Financial Nuances of the Ace-Chubb Deal
Insurance Stocks Fly on Ace-Chubb Merger News in July
1Q15 results
Ace (ACE) earned $2.9 billion in premiums earned, 88% of which came from the non-life-insurance business in 1Q15 with profits of $681 million. Comparatively, Chubb (CB), which operates in 25 countries, reported a profit of $375 million on premiums earned of $3.1 billion. The company reported an EPS of $1.61 compared to $2.08 for Ace.
Chubb, which has a weight of 0.73% in the XLF ETF, rose by ~26% by the close of trade on July 1. Year-to-date, it is up ~16%. Trading volumes surged to 28,806,065 shares on July 1, as compared to a trailing five-day average volume of 6,484,987 shares. However, Ace, having a greater weight of 1.14% in the ETF, was up by a meager 0.8% on this news. In fact, in the previous five days of trade, the stock was down by 2.60%.
Deal valuations
Ace paid around 1.8 times the book value for shares of Chubb, while its stock trades at 1.13x price-to-book. Industry peer Travelers (TRV) trades at a price-to-book of 1.27x, while American International Group (AIG) traded at 0.78x.

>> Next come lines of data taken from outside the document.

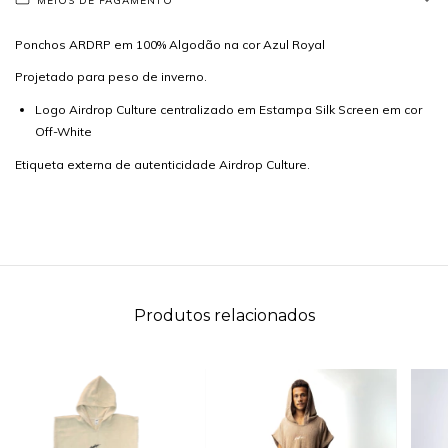
MEIOS DE PAGAMENTO
Ponchos ARDRP em 100% Algodão na cor Azul Royal
Projetado para peso de inverno.
Logo Airdrop Culture centralizado em Estampa Silk Screen em cor
Off-White
Etiqueta externa de autenticidade Airdrop Culture.
Produtos relacionados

Ace closed at $102.49 on Wednesday, a modest premium to its estimated book value of $92.07 a share following the deal, but at a big premium to what may be a sub-$60 a share tangible book value owing to the hefty premium it is paying for Chubb and resulting goodwill.
Meanwhile, Chubb closed at $119.99 on Wednesday at a 14.3% premium on consensus price estimates. The stock is currently followed by 20 analysts, out of which two rated it a “buy” and 18 rated it a “hold.”